• SUPPLIED INFORMATION:

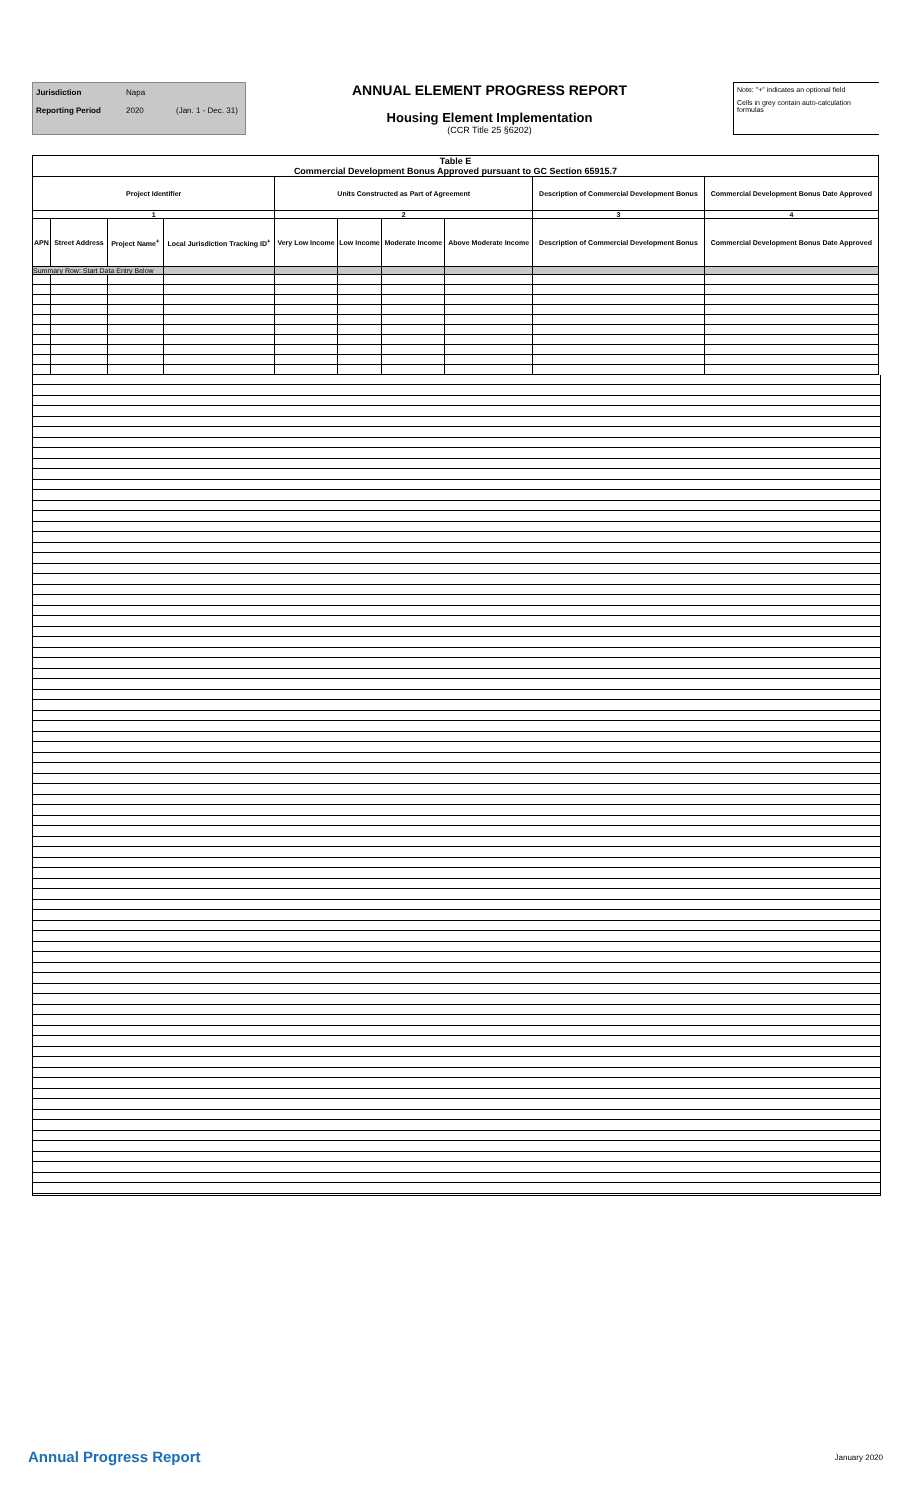Jurisdiction Napa
Reporting Period 2020 (Jan. 1 - Dec. 31)
ANNUAL ELEMENT PROGRESS REPORT
Housing Element Implementation
(CCR Title 25 §6202)
Note: "+" indicates an optional field
Cells in grey contain auto-calculation formulas
| Table E Commercial Development Bonus Approved pursuant to GC Section 65915.7 | | | | | | | | | |
| --- | --- | --- | --- | --- | --- | --- | --- | --- | --- |
| Project Identifier | | | | Units Constructed as Part of Agreement | | | | Description of Commercial Development Bonus | Commercial Development Bonus Date Approved |
| 1 | | | | 2 | | | | 3 | 4 |
| APN | Street Address | Project Name<sup>+</sup> | Local Jurisdiction Tracking ID<sup>+</sup> | Very Low Income | Low Income | Moderate Income | Above Moderate Income | Description of Commercial Development Bonus | Commercial Development Bonus Date Approved |
| Summary Row: Start Data Entry Below | | | | | | | | | |
Annual Progress Report January 2020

• YOUR ASSIGNMENT: Copy every line above exactly, leaving no picture in the copy.

• TASK OUTPUT:
Jurisdiction Napa
Reporting Period 2020 (Jan. 1 - Dec. 31)
ANNUAL ELEMENT PROGRESS REPORT
Housing Element Implementation
(CCR Title 25 §6202)
Note: "+" indicates an optional field
Cells in grey contain auto-calculation formulas
| Table E Commercial Development Bonus Approved pursuant to GC Section 65915.7 | | | | | | | | | |
| --- | --- | --- | --- | --- | --- | --- | --- | --- | --- |
| Project Identifier | | | | Units Constructed as Part of Agreement | | | | Description of Commercial Development Bonus | Commercial Development Bonus Date Approved |
| 1 | | | | 2 | | | | 3 | 4 |
| APN | Street Address | Project Name<sup>+</sup> | Local Jurisdiction Tracking ID<sup>+</sup> | Very Low Income | Low Income | Moderate Income | Above Moderate Income | Description of Commercial Development Bonus | Commercial Development Bonus Date Approved |
| Summary Row: Start Data Entry Below | | | | | | | | | |
Annual Progress Report January 2020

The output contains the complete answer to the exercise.